*** TEXTO PROPORCIONADO

Juan AGUIRRE SORONDO

Si de alguna villa guipuzcoana puede afirmarse que transpira abolengo en sus paredes, que recorriendo su geométrico trazado sentimos el viento de la historia tiempo mientras nos cosquillea la curiosidad ante los secretos centenarios que parecen esconder sus hidalgas construcciones, esa es Oñati. Recias casas, variedad de estilos, dinteles con potentes escudos casi siempre belicosos, arcos apuntados que nos introducen a viviendas, comercios y talleres, zaguanes, miradores, cartelas barroconas, románticas plazuelas...

La Plaza de los Fueros resume en su estructura abierta el espíritu de una villa que nunca conoció murallas ni disputó contra enemigos externos, atenazada entre el dominio de su señor y las luchas banderizas que sus vecinos protagonizaron durante el medievo. A su nacimiento como población e incorporada a Gipuzkoa mediando el siglo XIX, los txantxikuak (sapos se llama a los oñatiarras desde tiempo inmemorial, lo que sugiere cuentos infantiles de príncipes y sortilegios) quisieron manifestar en la planimetría de sus calles y en sus nuevas construcciones la apertura de su mirada —y con ella de su porvenir colectivo— a otros espacios y a otras experiencias.

Ilustración: Josemari Alemán

Ilustración: Josemari Alemán.

En esos años se levanta la Plaza de los Fueros, que supera la secular división de la villa entre kaleberritarras y kalezaharras mediante la confluencia de las calles Zumalacárregui y Kaleberri, líneas de fuga hacia Arantzazu y Álava la primera, y hacia Legazpi la segunda. Pero esta plaza, en muchos aspectos única en la provincia, lo que sobre todo representa con vigor y clarividencia es la victoria definitiva del pueblo llano, del “tercer estado” oñatiarra.

******
*** EXTRACTOS DE DATOS

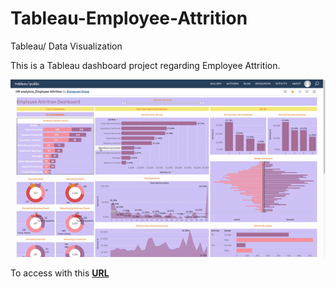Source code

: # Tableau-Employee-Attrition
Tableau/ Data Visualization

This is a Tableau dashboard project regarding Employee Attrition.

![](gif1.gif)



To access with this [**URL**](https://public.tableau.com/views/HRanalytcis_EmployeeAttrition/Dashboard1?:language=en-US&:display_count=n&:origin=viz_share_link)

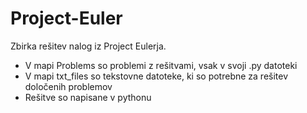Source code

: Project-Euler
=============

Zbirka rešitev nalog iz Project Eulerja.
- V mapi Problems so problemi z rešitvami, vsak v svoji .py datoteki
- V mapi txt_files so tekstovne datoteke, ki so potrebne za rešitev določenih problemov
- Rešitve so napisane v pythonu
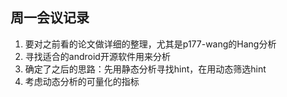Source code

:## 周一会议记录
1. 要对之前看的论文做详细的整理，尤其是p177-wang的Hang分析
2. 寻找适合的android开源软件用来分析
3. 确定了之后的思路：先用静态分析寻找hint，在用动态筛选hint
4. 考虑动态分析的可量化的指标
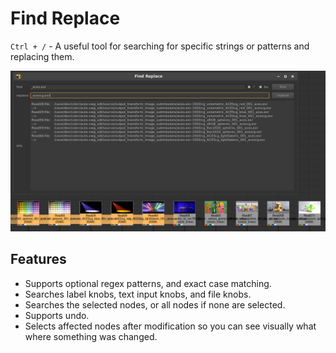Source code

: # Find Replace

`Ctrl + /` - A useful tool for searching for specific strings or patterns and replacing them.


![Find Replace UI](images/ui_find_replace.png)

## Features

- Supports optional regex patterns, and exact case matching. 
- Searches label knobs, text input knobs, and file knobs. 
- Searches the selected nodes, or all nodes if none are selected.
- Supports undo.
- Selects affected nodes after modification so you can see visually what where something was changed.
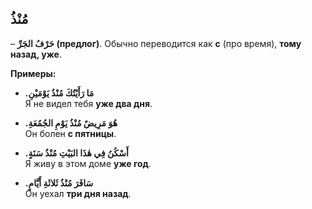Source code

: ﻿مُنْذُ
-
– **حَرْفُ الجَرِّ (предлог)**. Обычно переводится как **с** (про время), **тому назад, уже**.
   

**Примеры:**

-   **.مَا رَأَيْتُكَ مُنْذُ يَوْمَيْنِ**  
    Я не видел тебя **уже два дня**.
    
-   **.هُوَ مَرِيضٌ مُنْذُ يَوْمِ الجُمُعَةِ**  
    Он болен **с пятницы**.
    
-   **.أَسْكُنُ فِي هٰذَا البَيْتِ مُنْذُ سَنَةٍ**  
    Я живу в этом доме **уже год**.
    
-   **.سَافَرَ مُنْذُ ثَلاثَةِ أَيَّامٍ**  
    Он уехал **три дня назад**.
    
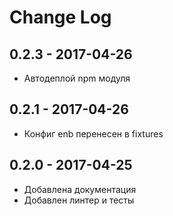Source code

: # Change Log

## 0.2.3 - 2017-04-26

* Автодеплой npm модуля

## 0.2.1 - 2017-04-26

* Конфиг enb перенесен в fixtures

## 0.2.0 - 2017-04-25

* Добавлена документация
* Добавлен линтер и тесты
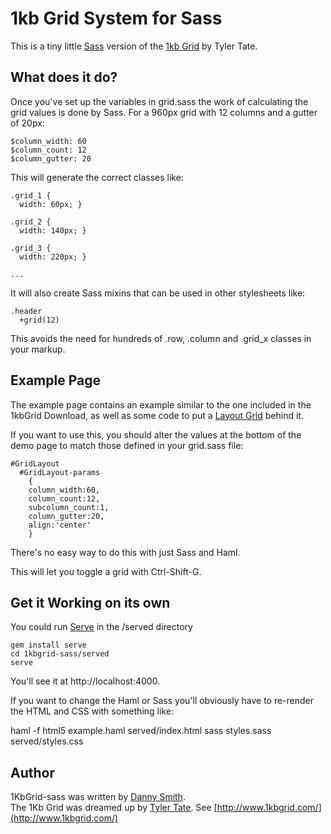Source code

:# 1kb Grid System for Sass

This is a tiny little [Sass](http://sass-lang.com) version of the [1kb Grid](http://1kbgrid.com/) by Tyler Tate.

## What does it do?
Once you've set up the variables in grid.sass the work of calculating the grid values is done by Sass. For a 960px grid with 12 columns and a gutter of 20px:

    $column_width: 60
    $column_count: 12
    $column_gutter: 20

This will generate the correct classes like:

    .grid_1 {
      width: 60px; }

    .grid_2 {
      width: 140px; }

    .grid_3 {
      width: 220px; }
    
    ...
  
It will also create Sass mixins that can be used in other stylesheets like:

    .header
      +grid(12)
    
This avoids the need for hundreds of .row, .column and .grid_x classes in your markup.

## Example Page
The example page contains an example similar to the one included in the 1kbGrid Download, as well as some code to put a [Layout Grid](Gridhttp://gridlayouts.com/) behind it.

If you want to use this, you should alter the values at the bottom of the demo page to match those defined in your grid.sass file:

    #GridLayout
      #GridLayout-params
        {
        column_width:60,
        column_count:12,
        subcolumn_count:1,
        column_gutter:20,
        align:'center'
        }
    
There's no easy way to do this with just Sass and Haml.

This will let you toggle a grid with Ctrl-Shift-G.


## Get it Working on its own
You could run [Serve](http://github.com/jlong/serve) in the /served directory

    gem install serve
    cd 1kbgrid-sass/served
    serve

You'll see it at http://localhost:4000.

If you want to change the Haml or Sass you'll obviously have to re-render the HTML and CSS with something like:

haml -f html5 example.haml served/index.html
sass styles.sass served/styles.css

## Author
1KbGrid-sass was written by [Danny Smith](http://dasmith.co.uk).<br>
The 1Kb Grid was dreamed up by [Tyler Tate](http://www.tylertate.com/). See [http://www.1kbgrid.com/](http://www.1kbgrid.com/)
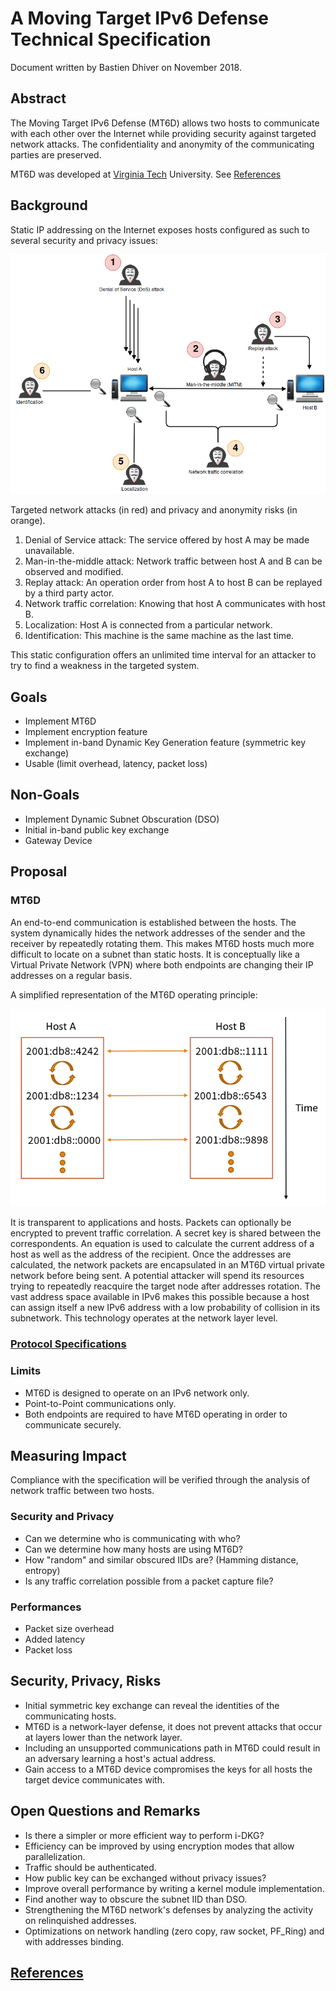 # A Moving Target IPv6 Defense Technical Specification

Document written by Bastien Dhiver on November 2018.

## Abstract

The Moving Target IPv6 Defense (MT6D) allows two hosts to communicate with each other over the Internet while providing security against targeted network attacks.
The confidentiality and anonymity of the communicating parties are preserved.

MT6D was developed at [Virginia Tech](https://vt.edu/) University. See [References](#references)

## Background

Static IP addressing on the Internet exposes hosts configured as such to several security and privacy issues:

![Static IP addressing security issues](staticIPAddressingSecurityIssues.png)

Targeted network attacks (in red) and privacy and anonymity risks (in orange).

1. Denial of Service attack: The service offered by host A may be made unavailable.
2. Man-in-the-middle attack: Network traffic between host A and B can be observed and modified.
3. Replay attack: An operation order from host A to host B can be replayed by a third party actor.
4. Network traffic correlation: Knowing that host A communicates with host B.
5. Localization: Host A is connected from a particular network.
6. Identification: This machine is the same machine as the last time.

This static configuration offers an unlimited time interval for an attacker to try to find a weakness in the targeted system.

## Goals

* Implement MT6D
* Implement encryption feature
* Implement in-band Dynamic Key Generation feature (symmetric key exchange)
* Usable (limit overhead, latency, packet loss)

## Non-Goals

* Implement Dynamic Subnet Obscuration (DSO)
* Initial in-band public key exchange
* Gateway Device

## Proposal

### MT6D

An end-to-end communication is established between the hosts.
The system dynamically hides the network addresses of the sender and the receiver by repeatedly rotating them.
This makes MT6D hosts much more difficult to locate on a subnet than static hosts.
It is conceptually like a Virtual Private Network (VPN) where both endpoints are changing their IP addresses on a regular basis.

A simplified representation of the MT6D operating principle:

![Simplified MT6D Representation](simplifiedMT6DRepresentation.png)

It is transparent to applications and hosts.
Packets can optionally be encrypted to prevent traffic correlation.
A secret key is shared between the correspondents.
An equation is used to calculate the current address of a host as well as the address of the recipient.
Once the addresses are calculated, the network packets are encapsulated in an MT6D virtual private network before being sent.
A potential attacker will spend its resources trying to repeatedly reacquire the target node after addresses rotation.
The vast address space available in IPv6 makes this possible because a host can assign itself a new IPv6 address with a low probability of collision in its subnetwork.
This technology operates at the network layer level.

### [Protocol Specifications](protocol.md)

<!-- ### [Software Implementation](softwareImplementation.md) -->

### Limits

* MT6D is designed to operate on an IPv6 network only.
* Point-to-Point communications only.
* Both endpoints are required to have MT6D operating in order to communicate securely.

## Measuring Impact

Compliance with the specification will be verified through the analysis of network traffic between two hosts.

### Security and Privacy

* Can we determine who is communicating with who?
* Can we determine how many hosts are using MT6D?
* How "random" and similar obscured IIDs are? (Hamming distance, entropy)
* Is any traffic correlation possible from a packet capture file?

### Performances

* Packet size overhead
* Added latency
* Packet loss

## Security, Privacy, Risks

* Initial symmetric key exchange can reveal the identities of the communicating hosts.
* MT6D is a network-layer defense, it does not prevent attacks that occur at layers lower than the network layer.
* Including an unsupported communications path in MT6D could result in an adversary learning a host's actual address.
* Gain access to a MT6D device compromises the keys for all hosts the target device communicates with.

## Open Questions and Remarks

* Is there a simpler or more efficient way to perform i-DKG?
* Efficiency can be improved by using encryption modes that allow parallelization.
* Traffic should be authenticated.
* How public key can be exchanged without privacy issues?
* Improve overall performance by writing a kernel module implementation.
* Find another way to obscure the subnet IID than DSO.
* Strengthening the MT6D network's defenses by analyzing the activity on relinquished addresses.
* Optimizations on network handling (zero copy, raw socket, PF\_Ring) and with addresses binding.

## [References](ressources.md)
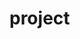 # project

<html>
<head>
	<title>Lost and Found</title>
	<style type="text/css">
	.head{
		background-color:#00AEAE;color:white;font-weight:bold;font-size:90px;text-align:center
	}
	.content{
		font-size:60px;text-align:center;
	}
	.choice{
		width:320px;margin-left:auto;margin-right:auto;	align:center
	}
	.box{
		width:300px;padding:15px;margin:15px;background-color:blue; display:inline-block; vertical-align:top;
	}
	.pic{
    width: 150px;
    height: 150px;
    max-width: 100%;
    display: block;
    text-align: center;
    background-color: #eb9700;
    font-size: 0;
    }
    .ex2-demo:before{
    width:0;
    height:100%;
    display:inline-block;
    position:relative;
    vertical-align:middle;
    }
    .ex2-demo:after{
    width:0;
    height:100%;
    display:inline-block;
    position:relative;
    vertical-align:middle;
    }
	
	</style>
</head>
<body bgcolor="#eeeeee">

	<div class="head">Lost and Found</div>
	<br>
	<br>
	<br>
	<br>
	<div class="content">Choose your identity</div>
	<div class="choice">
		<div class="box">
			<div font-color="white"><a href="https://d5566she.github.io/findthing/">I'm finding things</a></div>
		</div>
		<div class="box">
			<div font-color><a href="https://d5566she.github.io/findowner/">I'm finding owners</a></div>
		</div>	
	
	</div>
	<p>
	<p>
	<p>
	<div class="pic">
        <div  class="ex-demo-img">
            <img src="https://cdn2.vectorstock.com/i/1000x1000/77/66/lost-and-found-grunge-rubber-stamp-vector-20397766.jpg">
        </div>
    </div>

******

**PARTES DEL EJERCICIO:**
1. Devuelve sin cambios el fragmento del texto sobre Oñati que va desde "Si de alguna" hasta "barroconas, románticas plazuelas...", ambos incluidos.
2. Redacta la continuación del texto sobre Oñati y la Plaza de los Fueros a partir de su última frase.

**RESPUESTAS EN ORDEN:**
1.
Si de alguna villa guipuzcoana puede afirmarse que transpira abolengo en sus paredes, que recorriendo su geométrico trazado sentimos el viento de la historia tiempo mientras nos cosquillea la curiosidad ante los secretos centenarios que parecen esconder sus hidalgas construcciones, esa es Oñati. Recias casas, variedad de estilos, dinteles con potentes escudos casi siempre belicosos, arcos apuntados que nos introducen a viviendas, comercios y talleres, zaguanes, miradores, cartelas barroconas, románticas plazuelas...

2.
El bergarés Mariano José de Lascurain concibió un conjunto homogéneo, airoso y con vocación popular apoyado en la preeminente silueta de la Casa Consistorial, espléndido edificio de Martín de Carrera de la segunda mitad del XVIII muy representativo del barroco edilicio vasco. Sobre herrajes, molduras y rocallas, el escudo del hastial proclama el triunfo del poder municipal sobre las casas nobles secularmente enfrentadas. Viene con ello a decírsenos que Oñati, en el corazón de un circo de montañas, surgió de la inquina y la violencia entre bandos. Pero la sangre se hizo tinta cuando del campo de batalla floreció la primera sede universitaria vasca.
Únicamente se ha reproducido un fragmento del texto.